The City Commission is expected to approve a $2.49 million contract this morning to replace the Broadway Bridge over Wolf Creek as part of a 13-year, $45 million bridge replacement or rehabilitation project.

The Broadway Bridge is the ninth of 11 bridges in the city over major waterways the city has targeted since 2004, said Steve Finke , assistant Public Works director. “The final two are the Webster Street Bridge and the Helena Street Bridge. The Broadway project will be done by the end of October 2013,” he said. Construction is expected to begin this year.

He estimates the Webster Bridge will cost around $6 million and the Helena $4 million to $5 million. The city hopes to bid the Webster bridge in 2014 and Helena in 2016.

The city received five bids for the Broadway project, all below the estimated $3.4 million cost. Brumbaugh Construction of Arcanum was the lowest and recommended bid

Most of the money for bridge work has come from federal funds through the Ohio Department of Transportation. “By the time we are finished, we will have invested $5 million to $6 million from city capital funds into the bridge projects,” Finke said.

The city has replaced or rehabbed the Stewart Street, Finlay Street, Washington Street Street, Paul Laurence Dunbar Street, Edwin C. Moses Boulevard, Goodlow Avenue and Rosedale Avenue bridges since 2004.

There are 34 bridges in the city over major waterways, the majority of which are the responsibility of Montgomery County or the state. The Third Street Bridge, for instance, is the responsibility of the county. The Main Street Bridge — both are over the Great Miami River — is a state bridge.

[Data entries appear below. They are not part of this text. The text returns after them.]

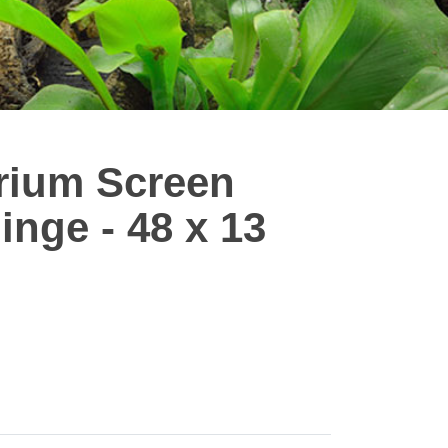
arium Screen
inge - 48 x 13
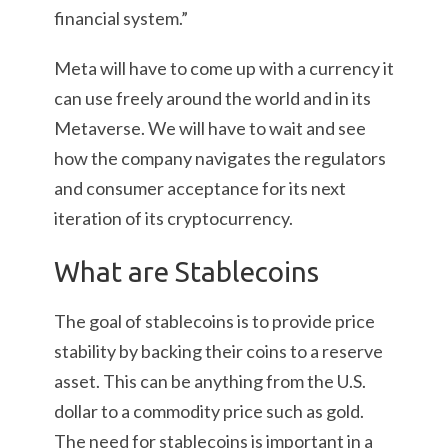
financial system.”
Meta will have to come up with a currency it
can use freely around the world and in its
Metaverse. We will have to wait and see
how the company navigates the regulators
and consumer acceptance for its next
iteration of its cryptocurrency.
What are Stablecoins
The goal of stablecoins is to provide price
stability by backing their coins to a reserve
asset. This can be anything from the U.S.
dollar to a commodity price such as gold.
The need for stablecoins is important in a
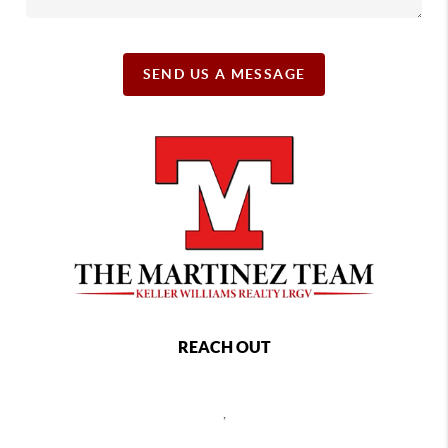
SEND US A MESSAGE
REACH OUT
,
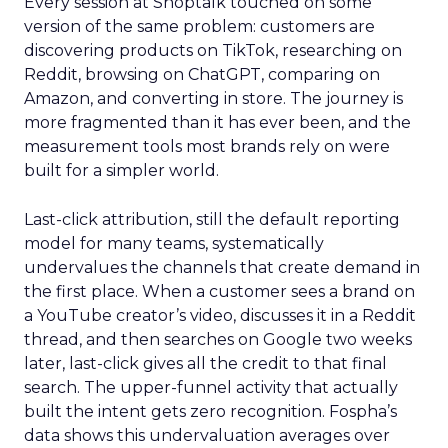
Every session at Shoptalk touched on some
version of the same problem: customers are
discovering products on TikTok, researching on
Reddit, browsing on ChatGPT, comparing on
Amazon, and converting in store. The journey is
more fragmented than it has ever been, and the
measurement tools most brands rely on were
built for a simpler world.
Last-click attribution, still the default reporting
model for many teams, systematically
undervalues the channels that create demand in
the first place. When a customer sees a brand on
a YouTube creator’s video, discusses it in a Reddit
thread, and then searches on Google two weeks
later, last-click gives all the credit to that final
search. The upper-funnel activity that actually
built the intent gets zero recognition. Fospha’s
data shows this undervaluation averages over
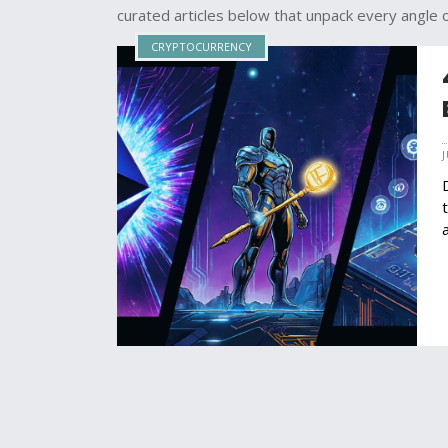
curated articles below that unpack every angle
CRYPTOCURRENCY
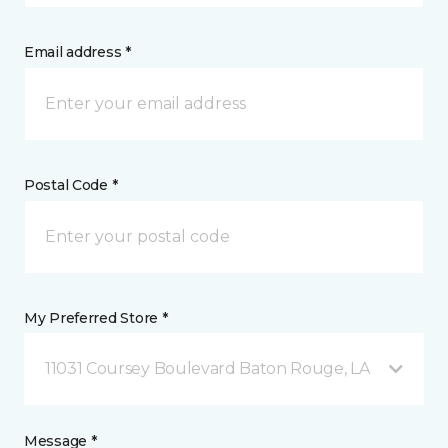
Email address *
Postal Code *
My Preferred Store *
11031 Coursey Boulevard Baton Rouge, LA
Message *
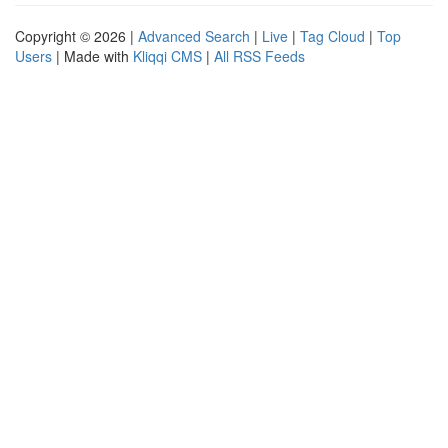
Copyright © 2026 |
Advanced Search
|
Live
|
Tag Cloud
|
Top
Users
| Made with
Kliqqi CMS
|
All RSS Feeds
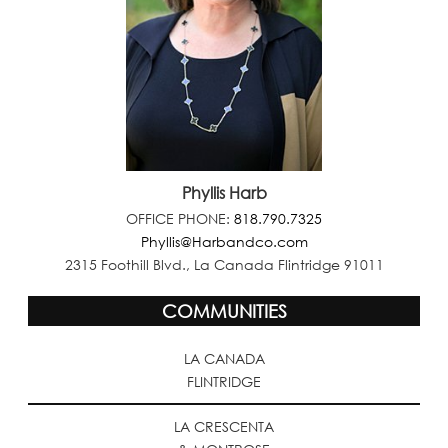
Phyllis Harb
OFFICE PHONE:
818.790.7325
Phyllis@Harbandco.com
2315 Foothill Blvd., La Canada Flintridge 91011
COMMUNITIES
LA CANADA
FLINTRIDGE
LA CRESCENTA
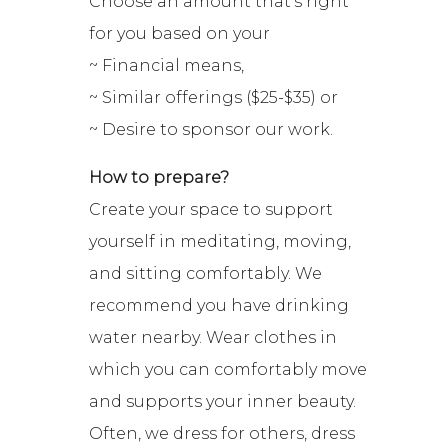
Choose an amount that’s right
for you based on your
~ Financial means,
~ Similar offerings ($25-$35) or
~ Desire to sponsor our work.
How to prepare?
Create your space to support
yourself in meditating, moving,
and sitting comfortably. We
recommend you have drinking
water nearby. Wear clothes in
which you can comfortably move
and supports your inner beauty.
Often, we dress for others, dress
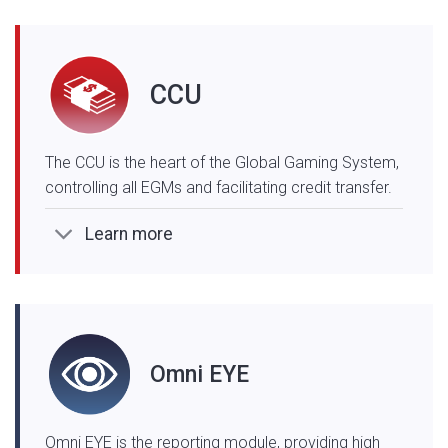
CCU
The CCU is the heart of the Global Gaming System,
controlling all EGMs and facilitating credit transfer.
Learn more
Omni EYE
Omni EYE is the reporting module, providing high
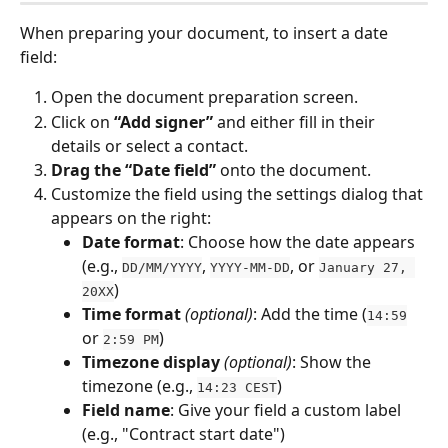
When preparing your document, to insert a date 
field:
Open the document preparation screen.
Click on 
“Add signer”
 and either fill in their 
details or select a contact.
Drag the “Date field”
 onto the document.
Customize the field using the settings dialog that 
appears on the right:
Date format
: Choose how the date appears 
(e.g., 
, 
, or 
DD/MM/YYYY
YYYY-MM-DD
January 27, 
)
20XX
Time format
(optional)
: Add the time (
14:59
or 
)
2:59 PM
Timezone display
(optional)
: Show the 
timezone (e.g., 
)
14:23 CEST
Field name
: Give your field a custom label 
(e.g., "Contract start date")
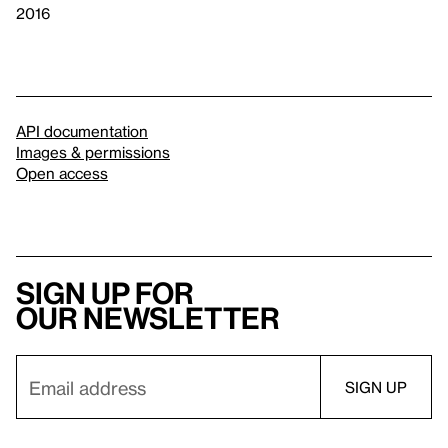
2016
API documentation
Images & permissions
Open access
Sign up for
our newsletter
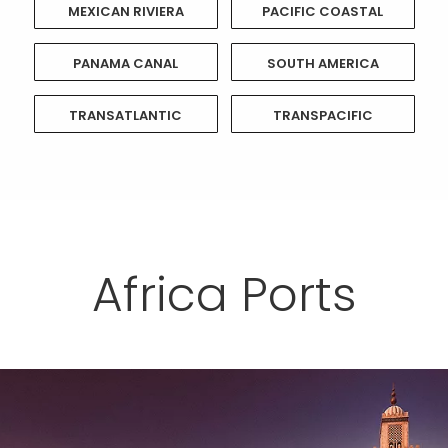
MEXICAN RIVIERA
PACIFIC COASTAL
PANAMA CANAL
SOUTH AMERICA
TRANSATLANTIC
TRANSPACIFIC
Africa Ports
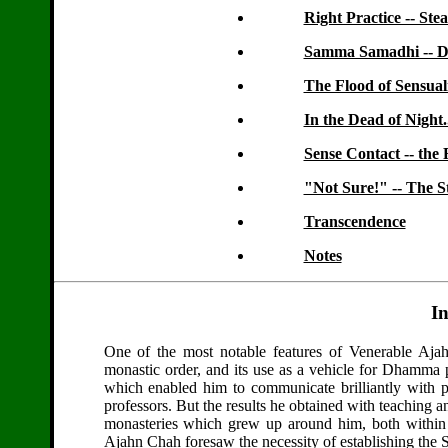
Right Practice -- Ste
Samma Samadhi -- De
The Flood of Sensual
In the Dead of Night..
Sense Contact -- the
"Not Sure!" -- The S
Transcendence
Notes
I
One of the most notable features of Venerable Aja
monastic order, and its use as a vehicle for Dhamma pr
which enabled him to communicate brilliantly with pe
professors. But the results he obtained with teaching 
monasteries which grew up around him, both within T
Ajahn Chah foresaw the necessity of establishing the Sa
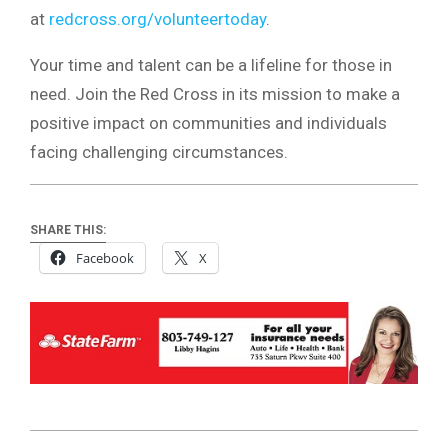
at
redcross.org/volunteertoday
.
Your time and talent can be a lifeline for those in
need. Join the Red Cross in its mission to make a
positive impact on communities and individuals
facing challenging circumstances.
SHARE THIS:
Facebook
X
2024-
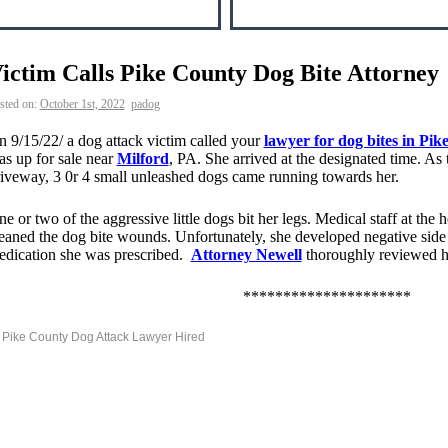
ictim Calls Pike County Dog Bite Attorney
sted on:
October 1st, 2022
padog
 9/15/22/ a dog attack victim called your
lawyer for dog bites in Pi
s up for sale near
Milford
, PA. She arrived at the designated time. A
iveway, 3 0r 4 small unleashed dogs came running towards her.
e or two of the aggressive little dogs bit her legs. Medical staff at the 
eaned the dog bite wounds. Unfortunately, she developed negative side e
edication she was prescribed.
Attorney Newell
thoroughly reviewed h
*********************
Pike County Dog Attack Lawyer Hired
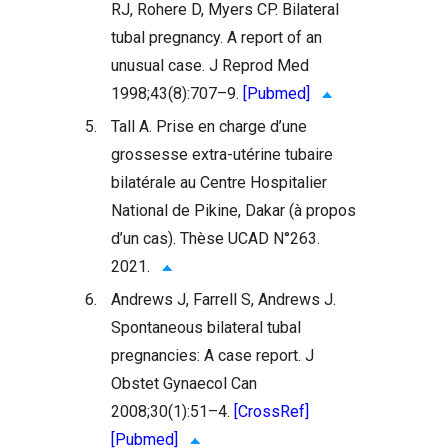
RJ, Rohere D, Myers CP. Bilateral
tubal pregnancy. A report of an
unusual case. J Reprod Med
1998;43(8):707–9.
[Pubmed]
5.
Tall A. Prise en charge d’une
grossesse extra-utérine tubaire
bilatérale au Centre Hospitalier
National de Pikine, Dakar (à propos
d’un cas). Thèse UCAD N°263.
2021.
6.
Andrews J, Farrell S, Andrews J.
Spontaneous bilateral tubal
pregnancies: A case report. J
Obstet Gynaecol Can
2008;30(1):51–4.
[CrossRef]
[Pubmed]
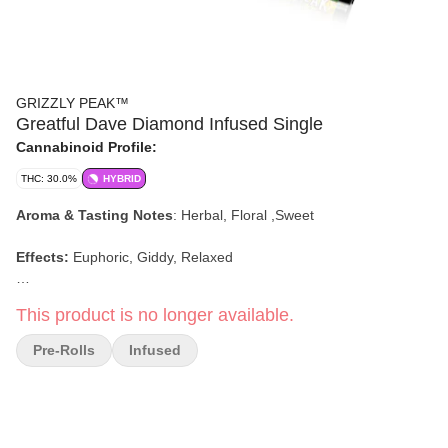
GRIZZLY PEAK™
Greatful Dave Diamond Infused Single
Cannabinoid Profile:
THC: 30.0%
HYBRID
Aroma & Tasting Notes
:
Herbal, Floral ,Sweet
Effects:
Euphoric, Giddy, Relaxed
This product is no longer available.
Pre-Rolls
Infused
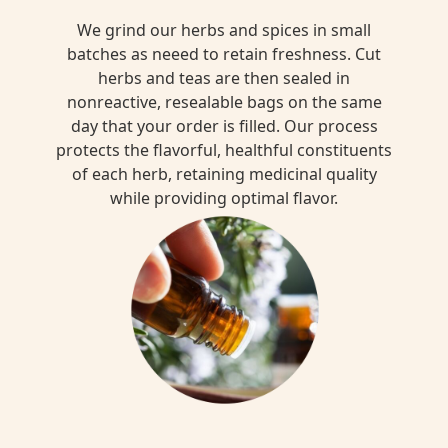
We grind our herbs and spices in small
batches as neeed to retain freshness. Cut
herbs and teas are then sealed in
nonreactive, resealable bags on the same
day that your order is filled. Our process
protects the flavorful, healthful constituents
of each herb, retaining medicinal quality
while providing optimal flavor.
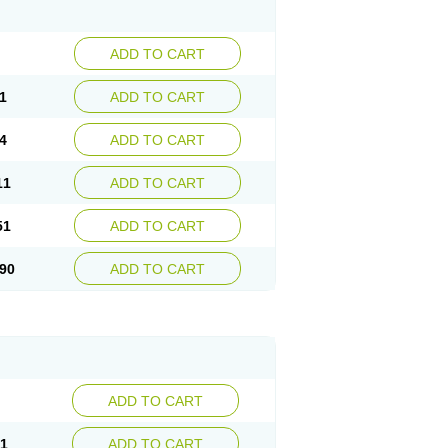
ADD TO CART
1
ADD TO CART
4
ADD TO CART
11
ADD TO CART
51
ADD TO CART
90
ADD TO CART
ADD TO CART
21
ADD TO CART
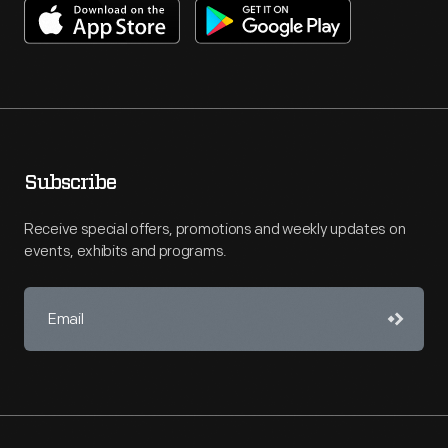
Subscribe
Receive special offers, promotions and weekly updates on
events, exhibits and programs.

Finke said ODOT is looking at rehabilitation work on the Main Street Bridge.

Rick Splawinski , Montgomery County chief deputy engineer, said the county this month submitted a funding application for the replacement or rehabilitation of the Third Street Bridge.

“We’re hoping to hear by the end of the year on our application to the Local Major Bridge Program,” he said. If approved, the ODOT program — using federal highway funds — would pay 80 percent of the estimated $16.6 million project that would start in 2019.

Given that the engineer’s office has an annual budget of $16 million from license fees and gasoline tax, the Local Major Bridge Program is vital, Splawinski said.

“The ODOT program started in the 1990s when the state was full of major urban bridges all of which were built in the 1920s and 1930s,” he said. “They were all deteriorating at around the same period.”